Credit cards’ circulation cards up, transaction value down
Over the past year, the credit card market has continued to contract, with industry adjustment entering a “deep-water zone.”
The latest data from the People’s Bank of China show that as of the end of the fourth quarter of 2025, the stock of nationwide credit cards and co-branded debit/credit cards totaled 696 million cards, down by about 31 million cards from the end of 2024, and down by as much as 111 million cards compared with the historical peak at the end of the third quarter of 2022.

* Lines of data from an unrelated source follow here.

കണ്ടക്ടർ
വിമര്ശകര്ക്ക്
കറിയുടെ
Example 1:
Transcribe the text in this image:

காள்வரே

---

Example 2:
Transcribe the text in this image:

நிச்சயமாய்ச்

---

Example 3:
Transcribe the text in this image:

Of note is that, according to data disclosed by China Merchants Bank, as of the end of 2025, the bank had 97.451 million credit cards in circulation and 70.1065 million circulation account holders, which were higher than 96.859 million cards and 69.4409 million account holders at the end of 2024. However, in 2025, credit card transaction value still continued to contract, at 4,082.047 billion yuan, down 7.62% year-on-year.
In terms of credit card asset quality, a reporter noted that China Merchants Bank’s credit card NPL ratio in 2025 was 1.74%, down 0.01 percentage points from 2024.

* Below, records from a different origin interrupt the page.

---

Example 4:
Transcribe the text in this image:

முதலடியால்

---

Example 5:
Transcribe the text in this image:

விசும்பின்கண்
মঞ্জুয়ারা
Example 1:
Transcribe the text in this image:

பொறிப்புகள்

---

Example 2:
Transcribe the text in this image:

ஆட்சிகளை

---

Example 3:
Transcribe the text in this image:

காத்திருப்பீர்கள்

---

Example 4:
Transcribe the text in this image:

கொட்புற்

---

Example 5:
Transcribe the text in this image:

But overall retail loans still showed an upward trend in NPL ratios. For personal housing loans, a reporter noted that China Merchants Bank’s personal housing loan NPL ratio was 0.51%, up 0.03 percentage points from the end of the previous year; the special-mention loan ratio was 1.57%, up 0.29 percentage points from the end of the previous year; and the overdue loan ratio was 0.87%, up 0.06 percentage points from the end of the previous year.
China Merchants Bank said it has always adhered to regular monitoring and revaluation of the value of existing pledged collateral, and adjusts the value of pledged assets in a timely manner. As of the end of the reporting period, the weighted average collateralization ratio for personal housing loans was 40.59%, up 3.44 percentage points from the end of the previous year; collateral remained sufficient and stable, and overall risk in the personal housing loan business was controllable.
For micro and small loans, China Merchants Bank’s loans and advances balance was 873.559 billion yuan. The NPL ratio rose sharply from 0.79% to 1.22%, and the overdue loan ratio also rose from 0.97% to 1.43%.
However, China Merchants Bank’s corporate loan NPL ratio saw a significant decline, dropping from 1.01% in 2024 to 0.84% in 2025, which drove the bank’s overall NPL ratio down from 0.95% to 0.94%.